NEVER `paper` (that is a downstream application).
probe-entry-template.txt per-probe entry template (project log)
probe-headline-template.txt headline scoreboard skeleton
probe-caveats-checklist.txt 8+ confound categories
_legacy-scope-expmt.md migrated content reference (read-only)
Where probes live (project-level)
examples/Proj-X/
├── probes/ ← project-level folder
│ ├── INDEX.md (auto: list all probes)
│ ├── coverage.md (auto: /explore coverage output)
│ ├── propose.md (auto: /explore propose output)
│ ├── comparison.md (auto: /result render output)
│ │
│ ├── 0601_framing_loss-aversion/ ← active folder-per-probe
│ │ ├── probe.yaml source of truth (claim + arms + result)
│ │ ├── review.md latest QA + Codex verdict (overwritten)
│ │ ├── CLAIMS_FROM_RESULTS.md Codex verdict snapshot
│ │ └── logs/ daily narrative
│ │ ├── 2026-06-01.md
│ │ └── 2026-06-02.md
│ │
│ ├── 0602_simplification_plain-language/
│ │ └── ...
│ │
│ └── 2026-archive/ inactive/completed/deprecated probes
│ ├── 0501_social-norm/
│ └── 0502_long-message/
│
├── tasks/... (execution, C_task owns)
└── paper/... (claims feed F_paper)
Naming: active probe folders live directly under probes/ as
<MMDD>_<short-name>/, where MMDD is the creation date (MM = month,
DD = day). A second probe created the same day gets the next free
lowercase letter suffix (0601 → 0601b). The canonical source ref is
P.<MMDD> (e.g. P.0601). Inactive, completed, or deprecated probes
move to probes/<YYYY>-archive/ with the original folder name preserved.

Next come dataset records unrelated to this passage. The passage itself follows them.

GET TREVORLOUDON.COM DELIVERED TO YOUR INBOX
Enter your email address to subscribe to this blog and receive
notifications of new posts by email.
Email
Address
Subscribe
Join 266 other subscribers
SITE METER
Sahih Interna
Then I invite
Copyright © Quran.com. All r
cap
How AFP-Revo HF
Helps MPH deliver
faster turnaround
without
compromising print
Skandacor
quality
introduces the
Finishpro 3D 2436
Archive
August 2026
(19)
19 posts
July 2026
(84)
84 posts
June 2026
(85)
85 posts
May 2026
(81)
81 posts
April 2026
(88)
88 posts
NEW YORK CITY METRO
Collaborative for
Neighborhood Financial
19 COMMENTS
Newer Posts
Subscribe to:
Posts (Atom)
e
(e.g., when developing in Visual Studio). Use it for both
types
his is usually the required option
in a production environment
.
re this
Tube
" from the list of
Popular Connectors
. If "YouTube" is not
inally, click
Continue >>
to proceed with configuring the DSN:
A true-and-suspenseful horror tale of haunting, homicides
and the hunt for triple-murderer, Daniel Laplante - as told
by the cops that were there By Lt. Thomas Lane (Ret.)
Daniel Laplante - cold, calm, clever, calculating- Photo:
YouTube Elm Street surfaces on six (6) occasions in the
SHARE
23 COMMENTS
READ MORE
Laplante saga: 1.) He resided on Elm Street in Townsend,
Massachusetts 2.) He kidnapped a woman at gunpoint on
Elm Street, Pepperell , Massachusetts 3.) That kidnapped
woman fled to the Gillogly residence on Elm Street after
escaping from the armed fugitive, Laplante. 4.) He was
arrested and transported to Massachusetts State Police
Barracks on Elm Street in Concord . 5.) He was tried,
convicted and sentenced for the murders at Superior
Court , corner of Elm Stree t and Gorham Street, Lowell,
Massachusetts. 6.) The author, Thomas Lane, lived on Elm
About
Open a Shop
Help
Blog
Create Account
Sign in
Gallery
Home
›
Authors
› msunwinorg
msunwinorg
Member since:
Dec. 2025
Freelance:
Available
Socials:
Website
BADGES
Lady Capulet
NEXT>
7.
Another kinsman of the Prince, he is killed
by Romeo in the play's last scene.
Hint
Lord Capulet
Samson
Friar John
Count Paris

probe.yaml is source of truth; comparison.md and INDEX.md
are derived; logs/<DATE>.md is append-only daily narrative.
NO code in probe folders — figures/tables/notebooks live in tasks/
and are referenced via evidence: field in probe.yaml.
Probe identity contract:
folder: probes/0601_framing_loss-aversion/
source of truth: probes/0601_framing_loss-aversion/probe.yaml
yaml id: P.0601
mixed source refs: P.0601
resolver accepts: P.0601 | 0601 | probes/0601_framing_loss-aversion/
Legacy grouped layouts such as
probes/A_baseline_controls/01_lhm_vs_baseline/ may be read during
migration, but new probe folders should use the lightweight active/archive
layout.
Routing Logic
Step 1: Parse $ARGUMENTS.
Step 2: Resolve verb -> specialist via verb map.
Step 3: Validate target (probe ref/folder/path or project path).
Step 4: Dispatch: Skill("haipipe-probe-<specialist>", args="<verb> <rest>").
Step 5: Surface specialist tail.
Specialist Return Contract
status: ok | blocked | failed
summary: 2-3 sentences
artifacts: [paths created / read]
next: suggested next command (often inspect or explore)
Relation to other top-level skills
A_discover feeds ideas → suggested probes
C_task provides runs → linked into probe arms
E_insight consumes claims → analysis methodology
F_paper consumes claims → paper writing
D_probe is the central hub: reads from B, writes claims that
feed both E_insight (analysis) and F_paper (writing).